**Given problem**
How would you sum up the aloe care text in two sentences?

— BEGIN Extracted text —

Monitor Outside Temperature: If you live in an area with regular-season changes, move your aloe plant inside when the weather becomes cold and wet. Remember, do this gradually over a few days.
When moving them back outside for the summer, make sure to give them a transition period.
If your aloe is planted outside in the ground and can’t be moved around, insulate it with blankets when the temperatures are cooler, especially at night.
Avoid Hot Windows: placing an aloe plant directly against a South-or-West-facing window can lead to it getting too hot.
Move your aloes to a North- or West-facing window, or, if they must face South or West, back them up a bit from the windowpane- about a foot of space will do.
As succulents, aloe plants don’t require much water. And if they get too much, it can cause problems for them.
There are two ways an aloe plant can become exposed to too much water: if you water too much or too frequently and have soil that doesn’t properly drain.
It’s possible to have both problems at the same time. If you notice your aloe plant developing large, light-colored soft spots squishy to the touch, you most likely have an overwatering problem.
How to Fix
Let It Dry: Luckily, this is an easy problem to solve. If your aloe plant is overwatered, remove it from the pot to let it dry.
Don’t leave it in direct sunlight while you do this, or you could risk frying the exposed roots. While it’s drying, remove any leaves that appear to be dead or close to it.
Check Drainage Holes: Make sure that your aloe pot soil drains properly: if you have it in a pot that lacks drainage holes at the bottom, you’ll need to move it to a pot that does.
Pots that are too deep can also drown your aloe because the water sticks around for a lot longer than it would in a shallow pot, allowing the aloe roots to continue sucking up water.
Check Your Watering Habits: You must look at your watering habits. Aloe doesn’t need watering every day or even every other day.
You should allow the top inch of soil to dry completely before watering again.
For most people, this adds up to watering about once every other week, but you’ll find the best intervals for your environment just by monitoring that top layer of soil.
5. Fertilizer or Salt Buildup
Over time or with heavy use, fertilizer and salt can build up on your aloe plant around the soil line and cause leaf discoloration or wilting.

— END Extracted text —
— BEGIN Provided data —

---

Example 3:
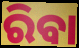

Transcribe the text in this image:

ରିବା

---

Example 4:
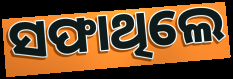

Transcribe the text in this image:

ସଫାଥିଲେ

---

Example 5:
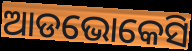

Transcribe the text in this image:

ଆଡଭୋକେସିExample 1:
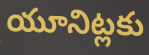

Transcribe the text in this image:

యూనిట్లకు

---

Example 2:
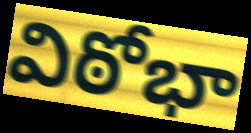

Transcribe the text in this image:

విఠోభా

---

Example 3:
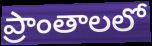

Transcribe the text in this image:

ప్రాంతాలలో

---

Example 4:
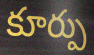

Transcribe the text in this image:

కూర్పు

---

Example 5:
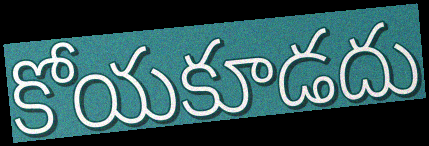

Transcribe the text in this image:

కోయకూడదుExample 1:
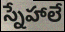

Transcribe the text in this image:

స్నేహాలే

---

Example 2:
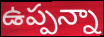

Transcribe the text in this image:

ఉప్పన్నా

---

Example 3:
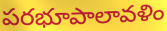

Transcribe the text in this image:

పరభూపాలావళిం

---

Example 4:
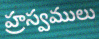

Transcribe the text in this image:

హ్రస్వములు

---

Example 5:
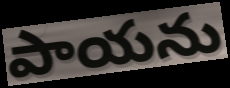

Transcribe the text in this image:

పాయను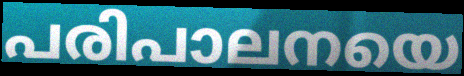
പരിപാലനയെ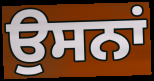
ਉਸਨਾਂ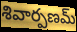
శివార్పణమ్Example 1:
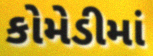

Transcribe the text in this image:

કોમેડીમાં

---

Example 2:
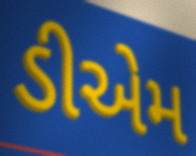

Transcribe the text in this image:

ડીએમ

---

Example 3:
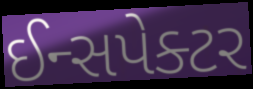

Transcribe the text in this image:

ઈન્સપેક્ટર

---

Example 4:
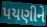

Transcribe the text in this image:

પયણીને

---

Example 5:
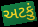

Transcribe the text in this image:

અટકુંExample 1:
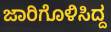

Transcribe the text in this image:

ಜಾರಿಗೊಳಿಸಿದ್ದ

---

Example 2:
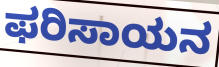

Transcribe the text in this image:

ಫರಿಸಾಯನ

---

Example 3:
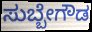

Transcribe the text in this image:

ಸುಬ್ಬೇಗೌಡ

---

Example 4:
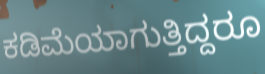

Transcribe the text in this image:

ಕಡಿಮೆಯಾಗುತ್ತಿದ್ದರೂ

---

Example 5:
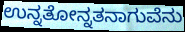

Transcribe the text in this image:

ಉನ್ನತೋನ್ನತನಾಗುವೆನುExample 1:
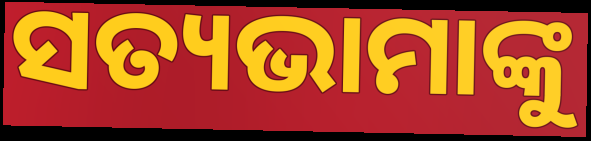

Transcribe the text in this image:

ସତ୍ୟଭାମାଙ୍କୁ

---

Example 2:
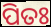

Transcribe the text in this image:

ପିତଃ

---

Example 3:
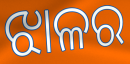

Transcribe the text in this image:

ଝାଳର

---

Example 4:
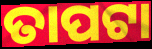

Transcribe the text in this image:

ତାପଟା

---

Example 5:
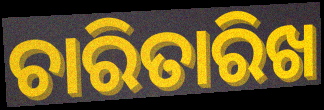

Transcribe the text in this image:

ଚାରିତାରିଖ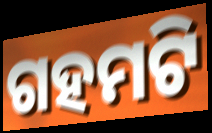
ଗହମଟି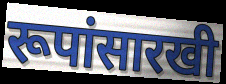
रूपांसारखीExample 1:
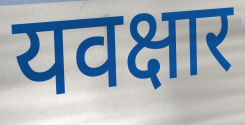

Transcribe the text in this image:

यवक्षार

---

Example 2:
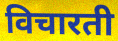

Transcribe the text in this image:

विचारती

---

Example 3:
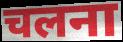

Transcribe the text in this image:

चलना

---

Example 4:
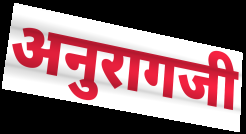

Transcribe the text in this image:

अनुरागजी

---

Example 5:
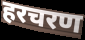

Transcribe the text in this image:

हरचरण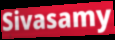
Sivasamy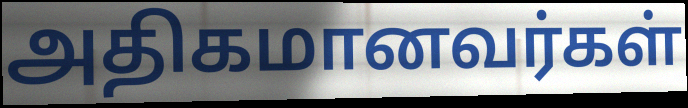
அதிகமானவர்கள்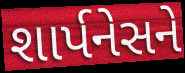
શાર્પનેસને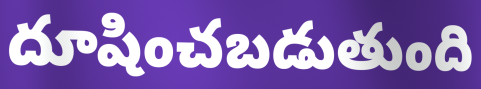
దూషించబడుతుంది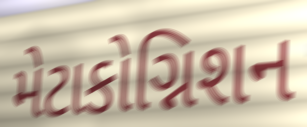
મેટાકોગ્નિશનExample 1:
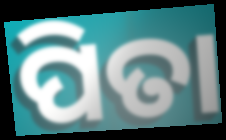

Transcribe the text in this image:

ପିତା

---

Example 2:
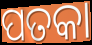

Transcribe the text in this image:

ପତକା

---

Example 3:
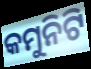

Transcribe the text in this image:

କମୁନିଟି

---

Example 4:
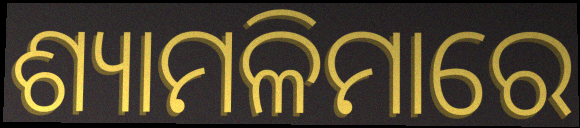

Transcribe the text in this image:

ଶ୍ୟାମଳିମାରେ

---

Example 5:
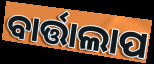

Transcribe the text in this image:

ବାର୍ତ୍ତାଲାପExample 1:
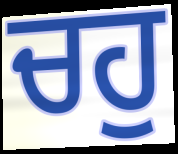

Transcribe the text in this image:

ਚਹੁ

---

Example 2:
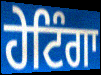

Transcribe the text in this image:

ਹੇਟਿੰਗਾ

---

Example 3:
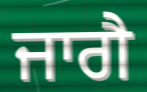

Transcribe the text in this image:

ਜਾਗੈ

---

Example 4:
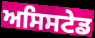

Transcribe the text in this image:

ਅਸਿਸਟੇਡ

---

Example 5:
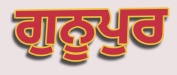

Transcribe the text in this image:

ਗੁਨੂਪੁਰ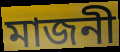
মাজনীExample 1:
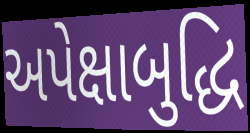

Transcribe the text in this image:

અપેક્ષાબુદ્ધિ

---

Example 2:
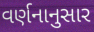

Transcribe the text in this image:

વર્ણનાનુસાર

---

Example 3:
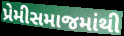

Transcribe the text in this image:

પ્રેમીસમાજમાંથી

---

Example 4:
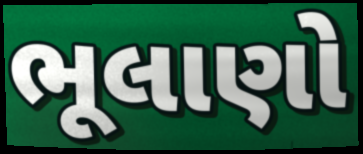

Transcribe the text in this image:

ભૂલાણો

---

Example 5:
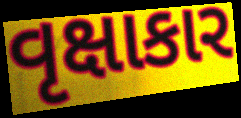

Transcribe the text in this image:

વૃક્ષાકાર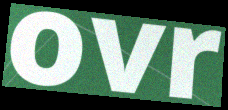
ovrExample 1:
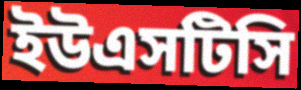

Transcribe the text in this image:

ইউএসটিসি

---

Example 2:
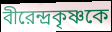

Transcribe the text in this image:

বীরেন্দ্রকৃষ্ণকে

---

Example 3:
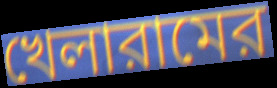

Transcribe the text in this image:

— END Provided data —

**Result for this exercise**
Aloe plants should be moved indoors gradually when the weather turns cold and wet, covered with blankets on cool nights if they are planted in the ground, and kept back from hot South- or West-facing windows. Because they need little water, overwatering or poor drainage causes large, soft, light-colored spots, which you fix by letting the plant dry out of its pot, using a pot with drainage holes that isn't too deep, and watering only after the top inch of soil has dried.